* **EXCERPT TO READ**:

--- START ---

Why Humus Vital to Soil
Organic matter is obtained from living and dead plants and animals, plant roots, green manure crops, animal manures, crop residues, fungi, bacteria, worms, insects, etc. This organic matter is the raw material that is spoken of as humus while it is being broken down and decaying through the action of the complex mass of soil microorganisms and earthworms upon it. This digestive action produces humic acids which make minerals soluble. The end result of this blended mixture is true plant food. The importance of humus cannot be stressed too strongly. The more humus a soil contains, the healthier it is. Here are a few reasons why: When it rains, soils with humus soak up the water. Humus is so porous it can hold at least its own volume in water. A four-inch rain on humus-rich soil causes little or no runoff; one-half inch on humus-poor land will cause erosion and some flooding in lower areas. Humus improves the physical condition of the soil, supports the soil's organisms, increases permeability, improves aeration and stabilizes the soil's temperature. Yet to do all this, humus need not be more than five percent of the topsoil in most instances.
Why Soil "Wears Out"
When minerals, organic matter and soil microorganisms are present in balance for a particular type of soil, that soil is fertile and healthy. But all too often this balance is upset. How? By the serious depletion of humus, due to improper cultivation practices, unchecked erosion, continued monoculture and failure to restore to the soil what the preceding harvests have taken from it. Modern agriculture practices the substitution of synthetic fertilizers for humus that is not being replenished in the soil. The "replacing" of humus by artificial means does stimulate plant growth, but it also continues to upset the vitally needed balance and blended mixture of minerals, organic matter and soil life found only in humus. Chemical fertilizers add only a part of the mineral portion of the critically important soil mixture essential to good health. But an unbalanced soil is not normally caused by a lack of minerals, as many believe. Even in relatively poor soils there is normally a large reserve of minerals. Noted soil scientist Eric Eweson states that the supply of major minerals such as calcium, phosphorus and potassium is normally a hundred to a thousand times more than the seasonal requirements of most crops. The supply of the vital trace minerals — boron, iron, copper, nickel, fluorine, manganese, iodine, etc. — is also generally more than adequate. What is most often missing is sufficient organic matter and the soil life which is necessary to break down the dirt materials into food forms the plants can assimilate and use. Even mineral-rich soil usually lacks enough nutrients in available form for vigorous plant growth. Humus, then, is a key to soil balance and fertility.

--- END ---

* **DATA UNDER STUDY**:
--- START ---

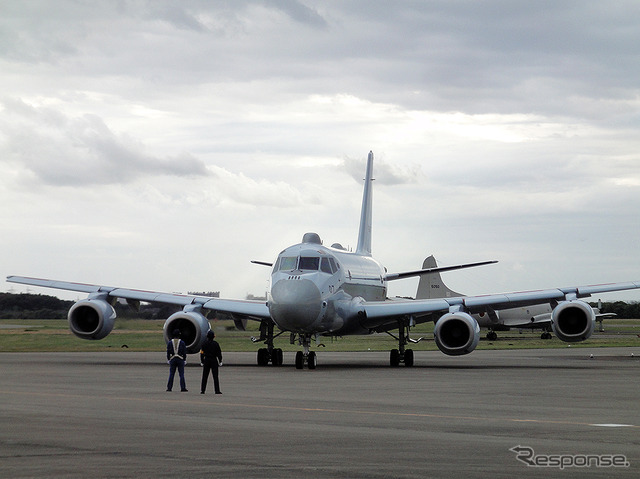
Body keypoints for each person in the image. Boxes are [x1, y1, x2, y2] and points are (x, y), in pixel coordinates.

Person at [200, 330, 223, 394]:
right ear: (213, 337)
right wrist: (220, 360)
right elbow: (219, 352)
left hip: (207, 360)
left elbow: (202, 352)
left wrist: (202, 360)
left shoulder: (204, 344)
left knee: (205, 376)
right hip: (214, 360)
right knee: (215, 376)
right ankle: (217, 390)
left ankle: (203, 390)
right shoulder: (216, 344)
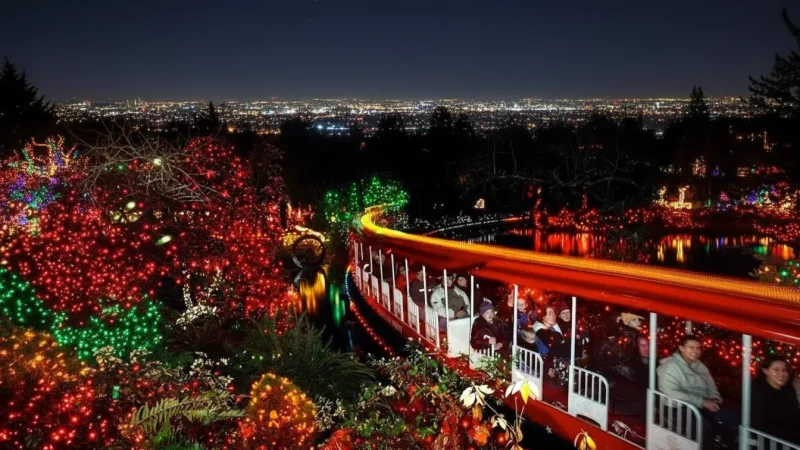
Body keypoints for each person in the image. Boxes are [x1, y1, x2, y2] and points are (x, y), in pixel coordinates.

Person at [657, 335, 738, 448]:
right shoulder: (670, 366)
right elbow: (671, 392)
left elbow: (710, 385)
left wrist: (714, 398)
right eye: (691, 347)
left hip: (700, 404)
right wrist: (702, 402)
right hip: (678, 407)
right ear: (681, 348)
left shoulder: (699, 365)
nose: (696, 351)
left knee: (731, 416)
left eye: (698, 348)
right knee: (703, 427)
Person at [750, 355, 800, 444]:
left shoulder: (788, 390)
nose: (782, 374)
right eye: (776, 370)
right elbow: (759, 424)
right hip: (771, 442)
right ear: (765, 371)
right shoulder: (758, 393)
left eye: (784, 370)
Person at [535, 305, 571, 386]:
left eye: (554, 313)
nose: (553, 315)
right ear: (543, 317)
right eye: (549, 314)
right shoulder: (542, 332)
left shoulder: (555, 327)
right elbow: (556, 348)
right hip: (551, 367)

--- END ---

* **REQUIRED ACTION 1**:
According to the excerpt on humus and soil, why does a heavy rain on humus-rich soil cause little or no runoff? Please answer in one to three sentences.
* **REQUIRED ACTION 2**:
Which three major minerals does the excerpt on humus and soil cite from Eric Eweson as normally present far beyond what most crops need each season?
* **REQUIRED ACTION 3**:
Carry on with the excerpt on humus and soil, picking up after its last sentence.

* **YOUR RESPONSE 1**:
Soils with humus soak up the water when it rains. Humus is so porous that it can hold at least its own volume in water, so a four-inch rain causes little or no runoff.

* **YOUR RESPONSE 2**:
Calcium, phosphorus and potassium.

* **YOUR RESPONSE 3**:
Types of Fertilizers
True fertilization is the addition to the soil of that which is conducive to increasing soil life. Fertilizers are generally recognized in two groups — organic and inorganic. The organic are made up of organic matter and microbes. Inorganic fertilizers are basically comprised of minerals and are available in two major types. One type is made up simply of ground-up minerals such as rock phosphate, rock potash, limestone and rock salt as they are found in their natural state. This type of fertilizer is not generally dissolved by water, but is gradually changed into plant food by the action of microbes, earthworms and organic acids that are formed by the decomposition of organic matter. The other type of inorganic fertilizers consists of chemical fertilizers. These are easily soluble in water and cause corrosive action. Chemical fertilizers are manufactured products and are commonly advertised and sold on the market for quick results. Most farmers and gardeners use them, and feel they could not get along without them.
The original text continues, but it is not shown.